▶ What is expected
The lines below, from the first through the one containing "因为此时还没有对veryng", are to be given again exactly, with pictures left out and nothing added.

▶ Listed entries

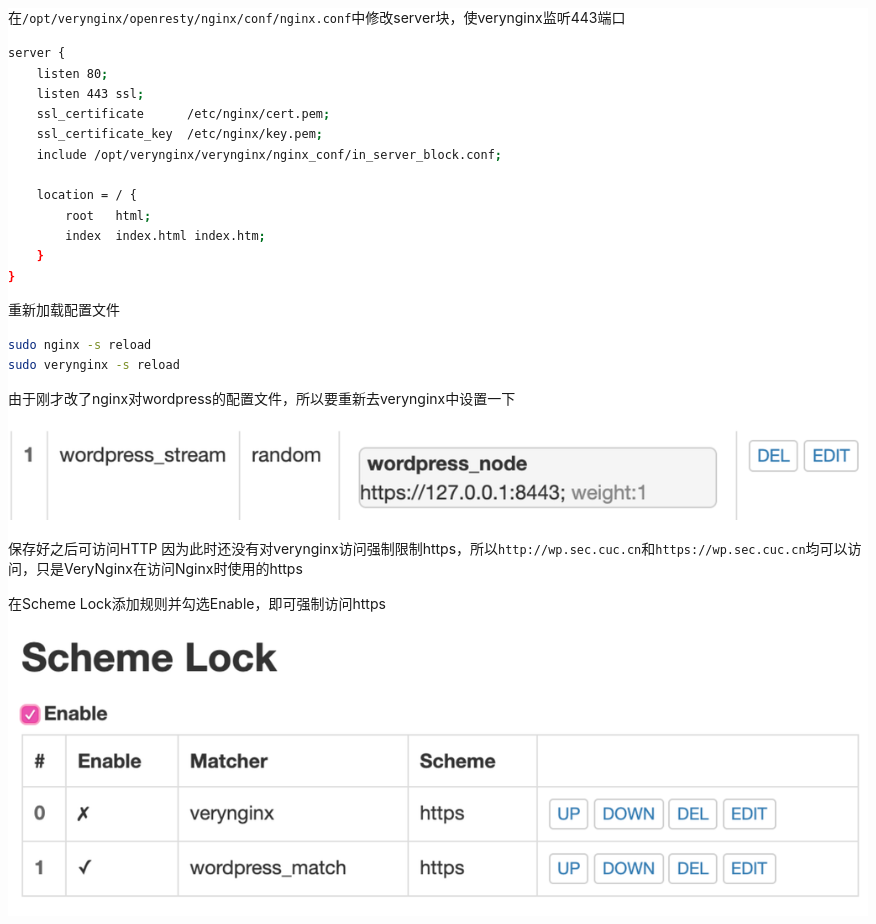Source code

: 在`/opt/verynginx/openresty/nginx/conf/nginx.conf`中修改server块，使verynginx监听443端口

```bash
server {
    listen 80;
    listen 443 ssl;
    ssl_certificate      /etc/nginx/cert.pem;
    ssl_certificate_key  /etc/nginx/key.pem;
    include /opt/verynginx/verynginx/nginx_conf/in_server_block.conf;

    location = / {
        root   html;
        index  index.html index.htm;
    }
}
```
重新加载配置文件

```bash
sudo nginx -s reload
sudo verynginx -s reload
```

由于刚才改了nginx对wordpress的配置文件，所以要重新去verynginx中设置一下

![](images/wordpress.png)

保存好之后可访问HTTP
因为此时还没有对verynginx访问强制限制https，所以`http://wp.sec.cuc.cn`和`https://wp.sec.cuc.cn`均可以访问，只是VeryNginx在访问Nginx时使用的https

在Scheme Lock添加规则并勾选Enable，即可强制访问https

![](images/schemelock.png)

▶ Completed exercise
Source code

: 在`/opt/verynginx/openresty/nginx/conf/nginx.conf`中修改server块，使verynginx监听443端口

```bash
server {
    listen 80;
    listen 443 ssl;
    ssl_certificate      /etc/nginx/cert.pem;
    ssl_certificate_key  /etc/nginx/key.pem;
    include /opt/verynginx/verynginx/nginx_conf/in_server_block.conf;

    location = / {
        root   html;
        index  index.html index.htm;
    }
}
```
重新加载配置文件

```bash
sudo nginx -s reload
sudo verynginx -s reload
```

由于刚才改了nginx对wordpress的配置文件，所以要重新去verynginx中设置一下

![](images/wordpress.png)

保存好之后可访问HTTP
因为此时还没有对verynginx访问强制限制https，所以`http://wp.sec.cuc.cn`和`https://wp.sec.cuc.cn`均可以访问，只是VeryNginx在访问Nginx时使用的https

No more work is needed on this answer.